[EXERCISE DATA]

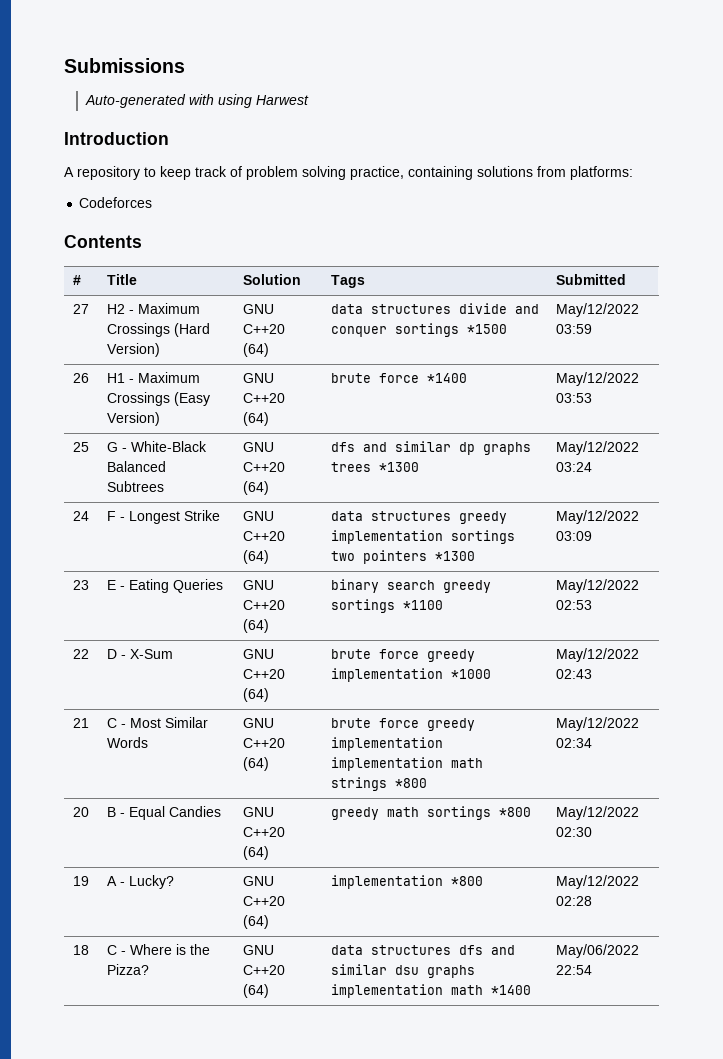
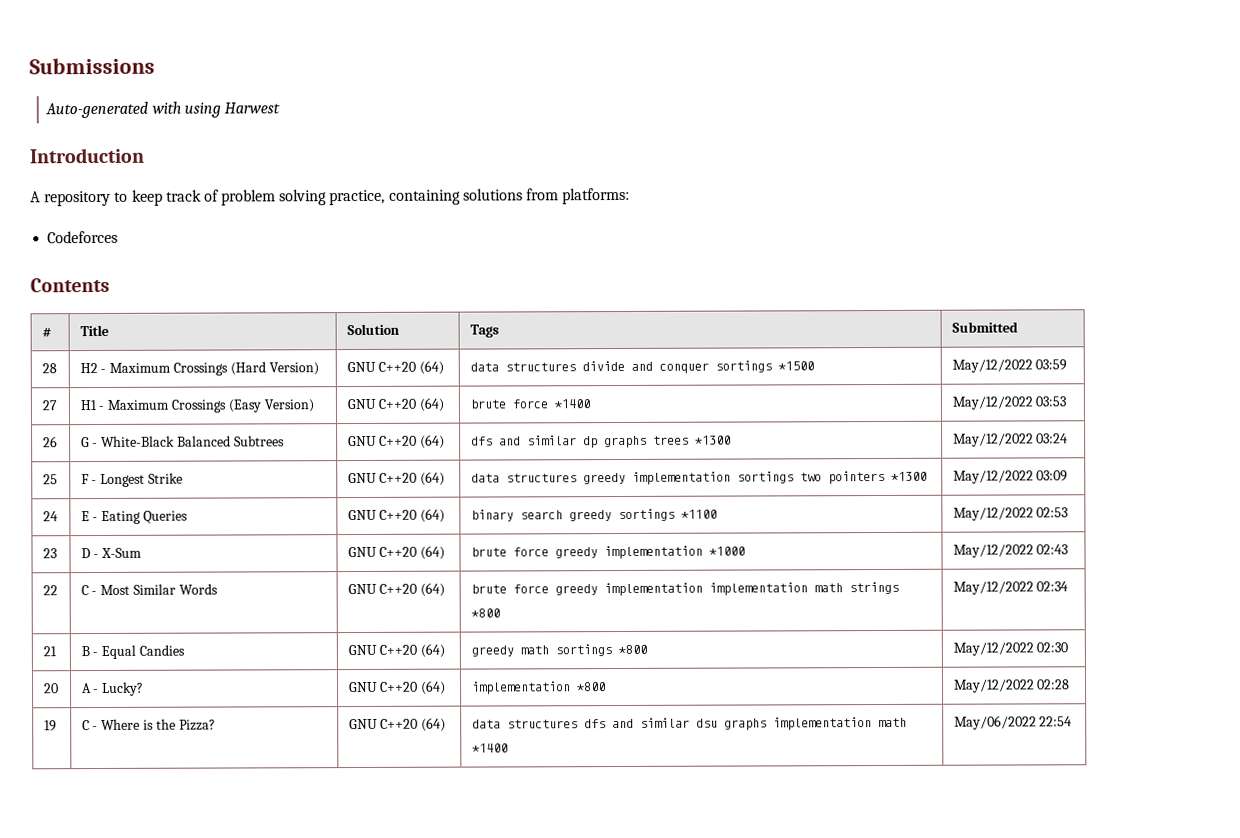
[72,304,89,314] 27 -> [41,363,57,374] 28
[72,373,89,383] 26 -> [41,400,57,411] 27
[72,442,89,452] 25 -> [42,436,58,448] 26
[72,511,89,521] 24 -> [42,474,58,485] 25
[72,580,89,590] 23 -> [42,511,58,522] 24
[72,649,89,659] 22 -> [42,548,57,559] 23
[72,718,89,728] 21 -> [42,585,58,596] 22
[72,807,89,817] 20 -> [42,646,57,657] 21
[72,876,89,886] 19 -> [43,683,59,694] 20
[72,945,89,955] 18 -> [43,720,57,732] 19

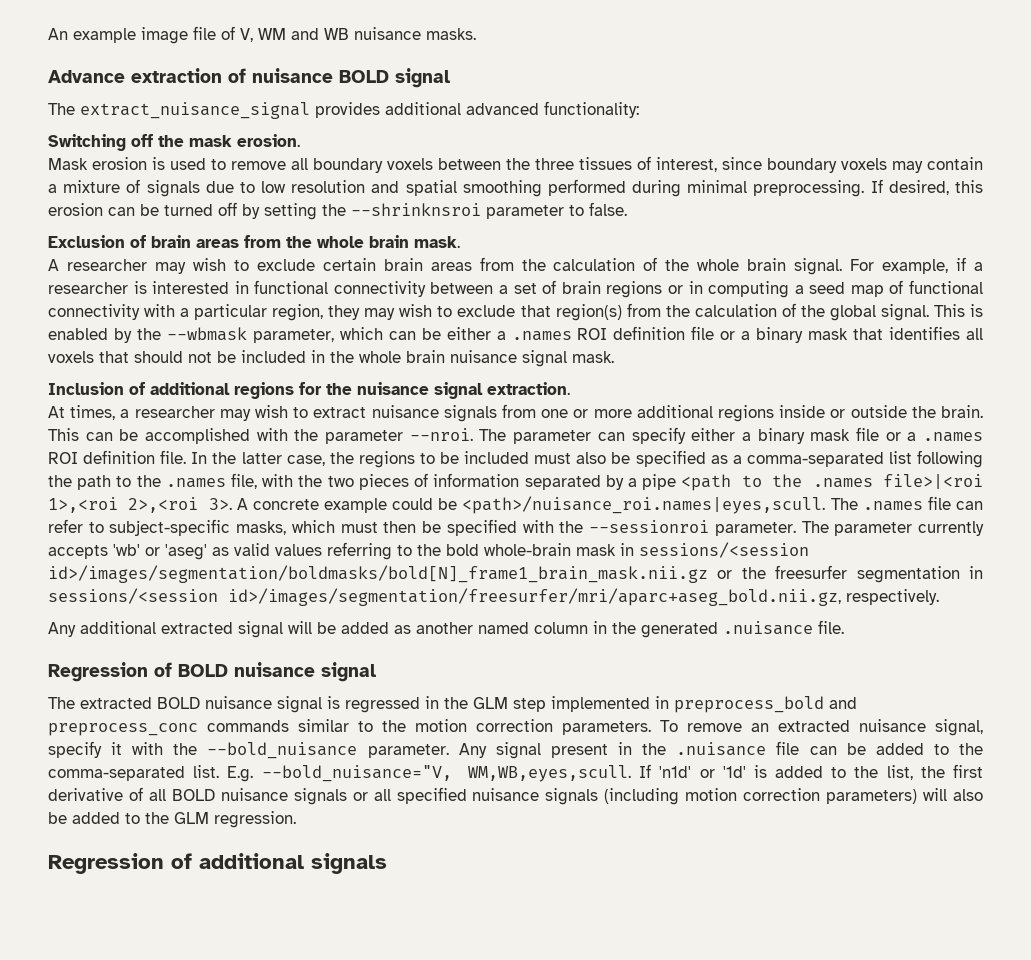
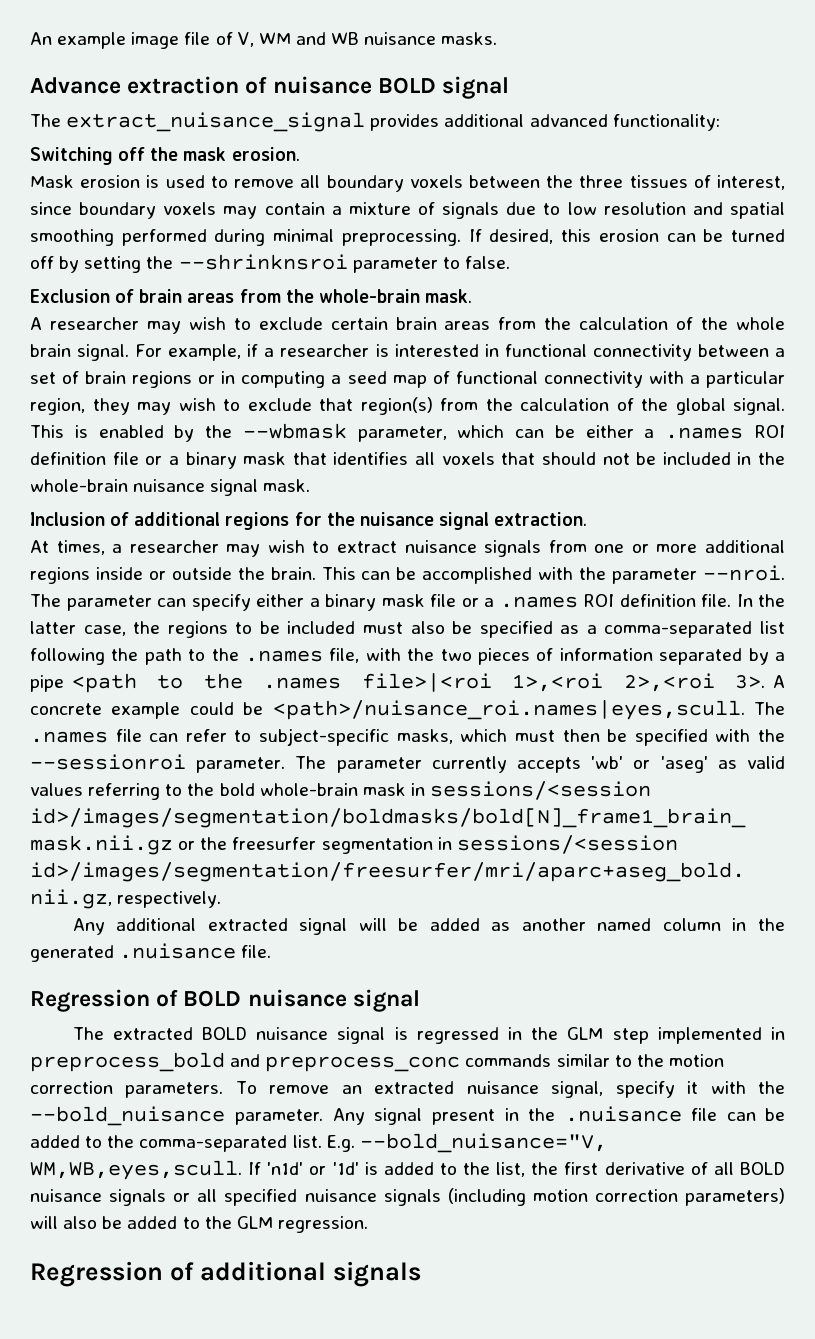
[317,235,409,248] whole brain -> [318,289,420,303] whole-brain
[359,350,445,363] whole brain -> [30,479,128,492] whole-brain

[/EXERCISE DATA]
[EXERCISE DATA]

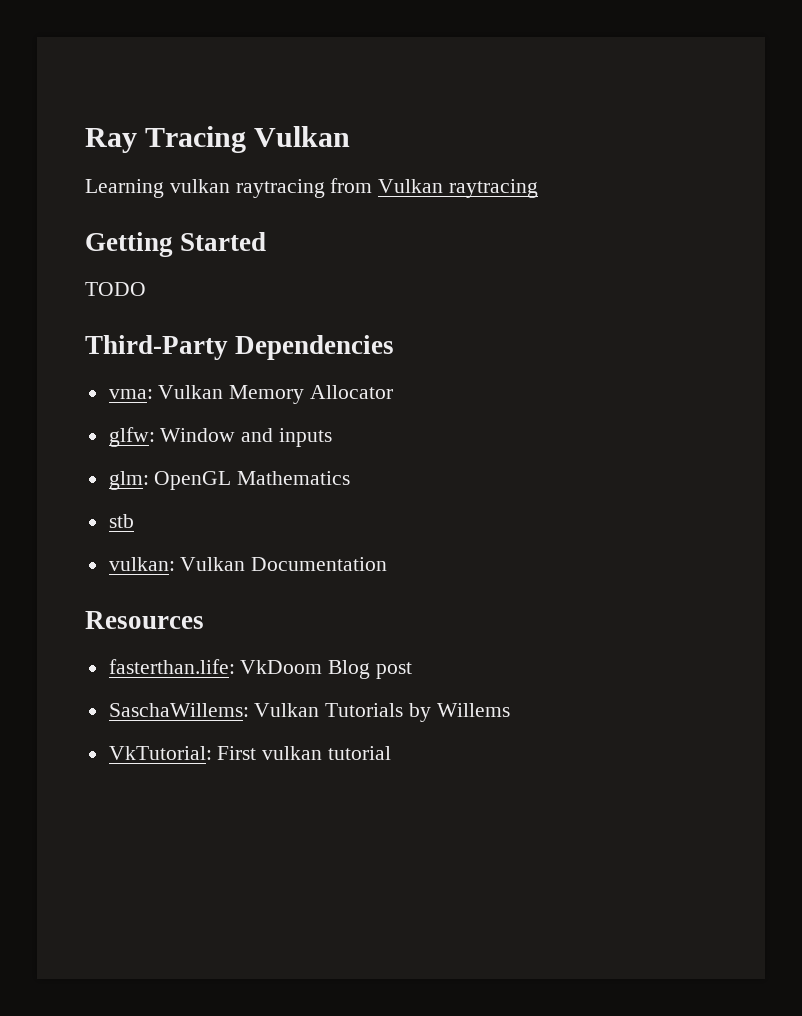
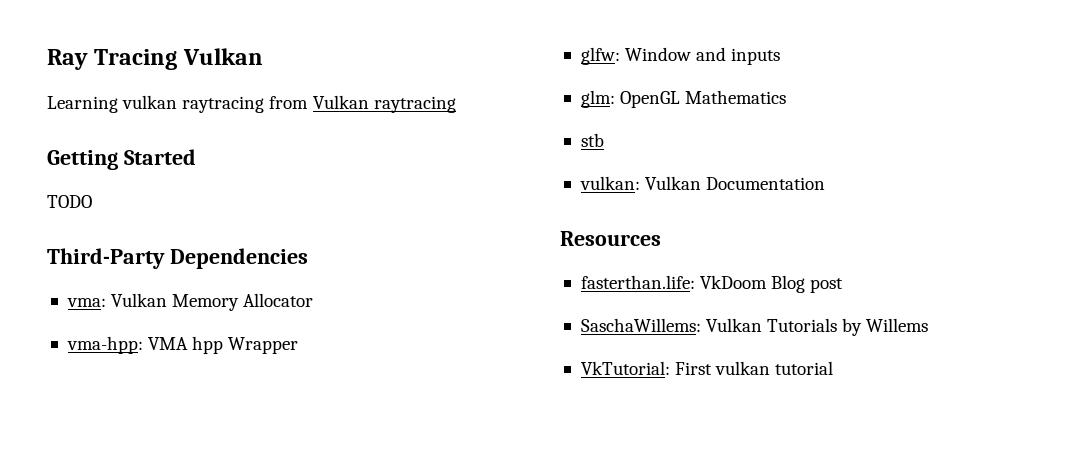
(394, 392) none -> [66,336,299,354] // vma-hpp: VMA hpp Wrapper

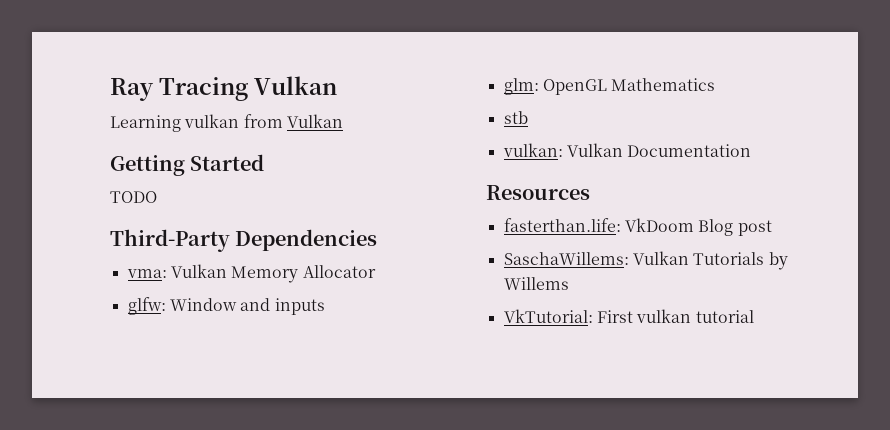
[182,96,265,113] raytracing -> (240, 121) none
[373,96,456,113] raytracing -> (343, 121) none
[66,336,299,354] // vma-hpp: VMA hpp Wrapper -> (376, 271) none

[/EXERCISE DATA]
[EXERCISE DATA]

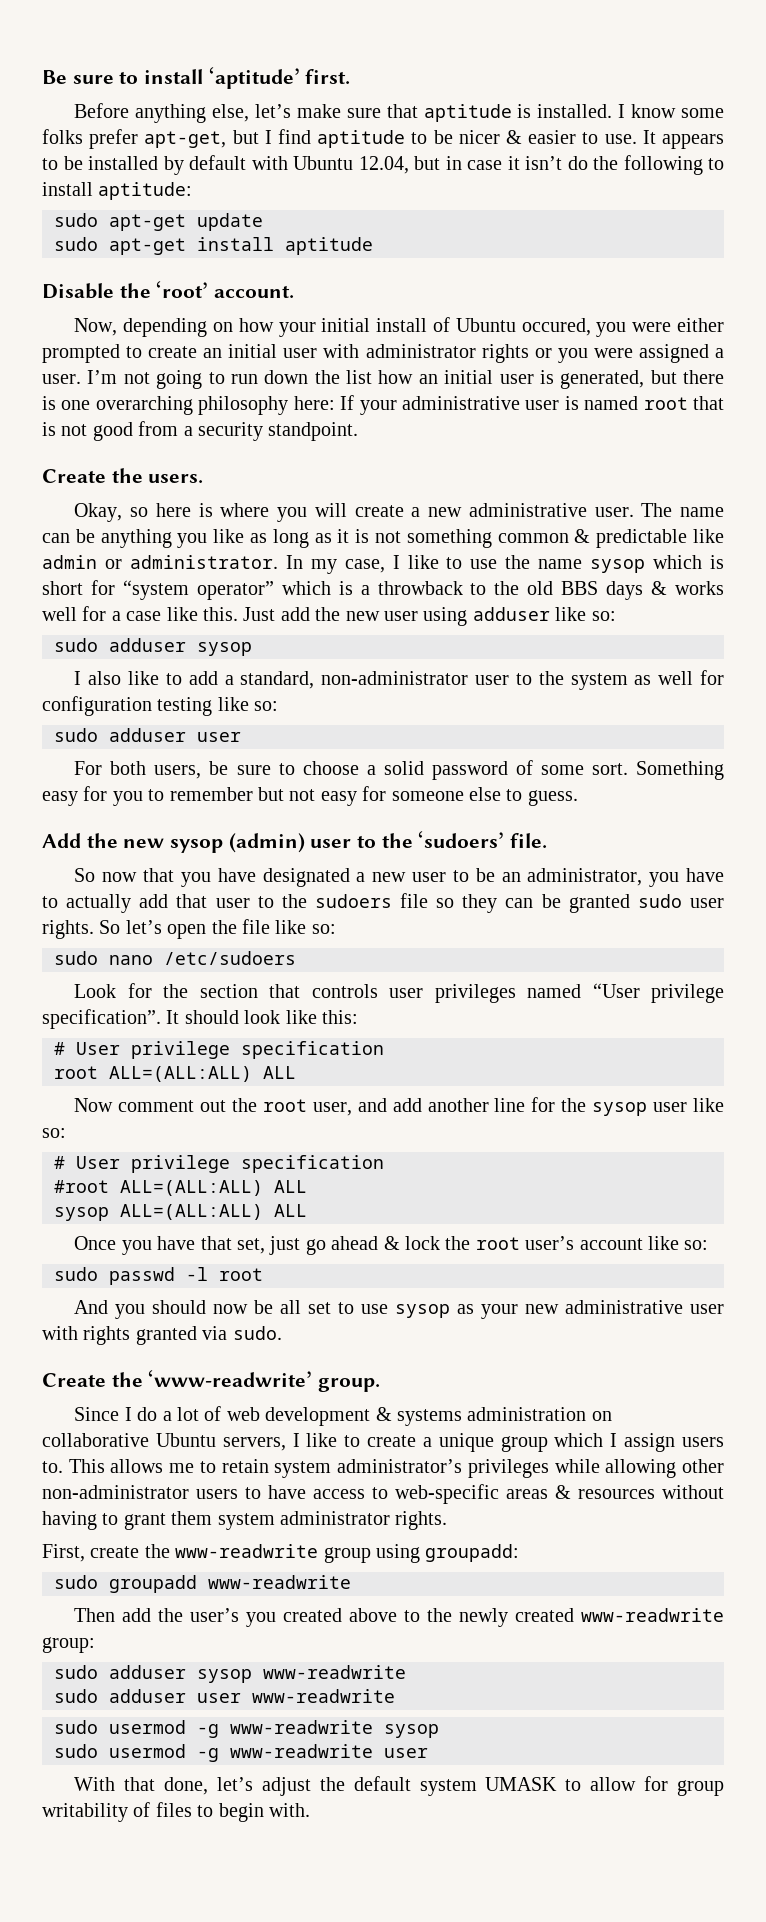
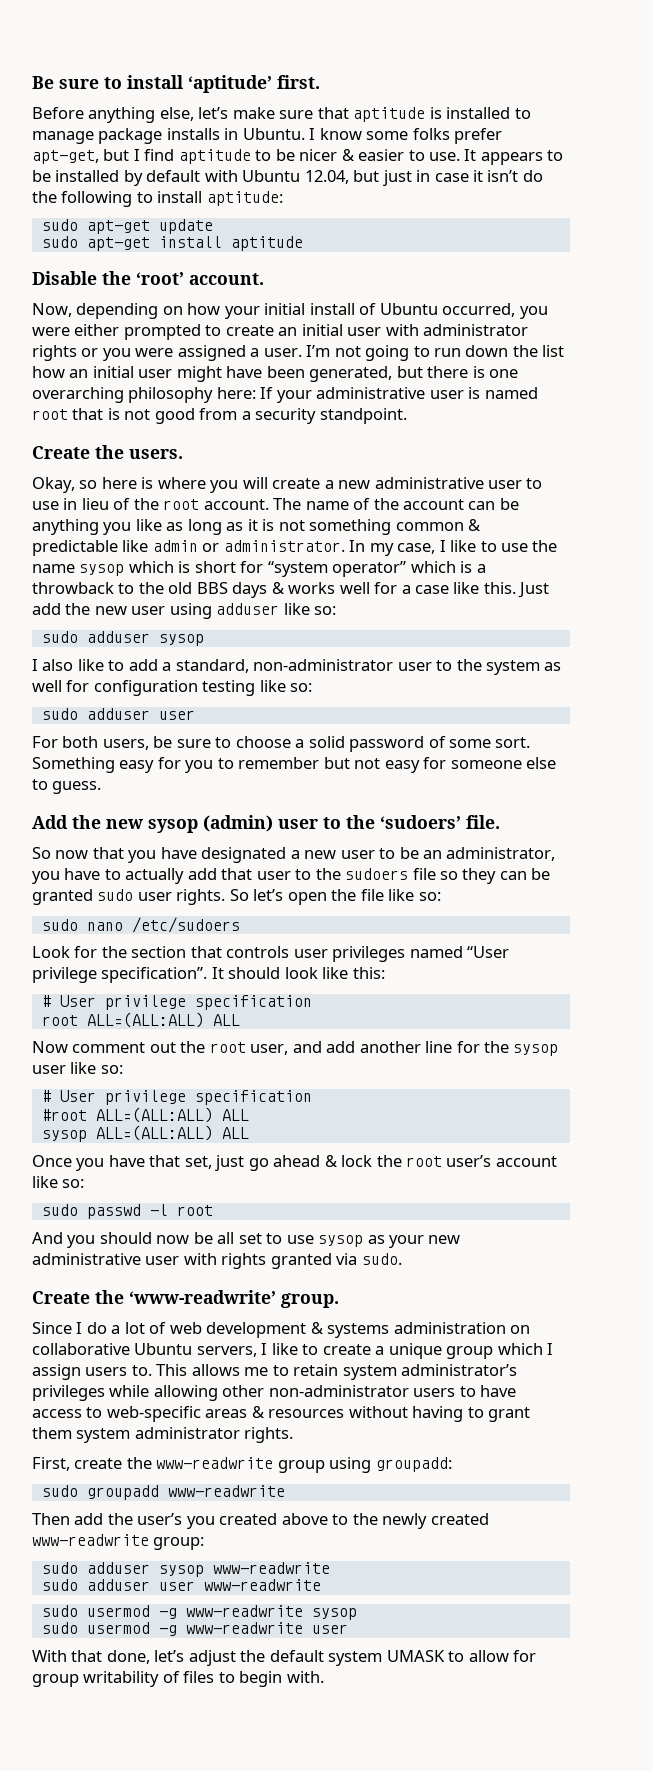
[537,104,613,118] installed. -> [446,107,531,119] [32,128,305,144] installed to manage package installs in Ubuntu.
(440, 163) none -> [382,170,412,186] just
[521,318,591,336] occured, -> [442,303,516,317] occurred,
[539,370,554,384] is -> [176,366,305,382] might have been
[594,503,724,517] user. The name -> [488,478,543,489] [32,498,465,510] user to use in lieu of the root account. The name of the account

[/EXERCISE DATA]

- INSTRUCTION
Going by the data above, the answer is exactly the lines from the one holding "[72,649,89,659] 22 -> [42,548,57,559] 23" to the one holding "[359,350,445,363] whole brain", both kept, with the pictures left out.

- WRITTEN RESPONSE
[72,649,89,659] 22 -> [42,548,57,559] 23
[72,718,89,728] 21 -> [42,585,58,596] 22
[72,807,89,817] 20 -> [42,646,57,657] 21
[72,876,89,886] 19 -> [43,683,59,694] 20
[72,945,89,955] 18 -> [43,720,57,732] 19

[317,235,409,248] whole brain -> [318,289,420,303] whole-brain
[359,350,445,363] whole brain -> [30,479,128,492] whole-brain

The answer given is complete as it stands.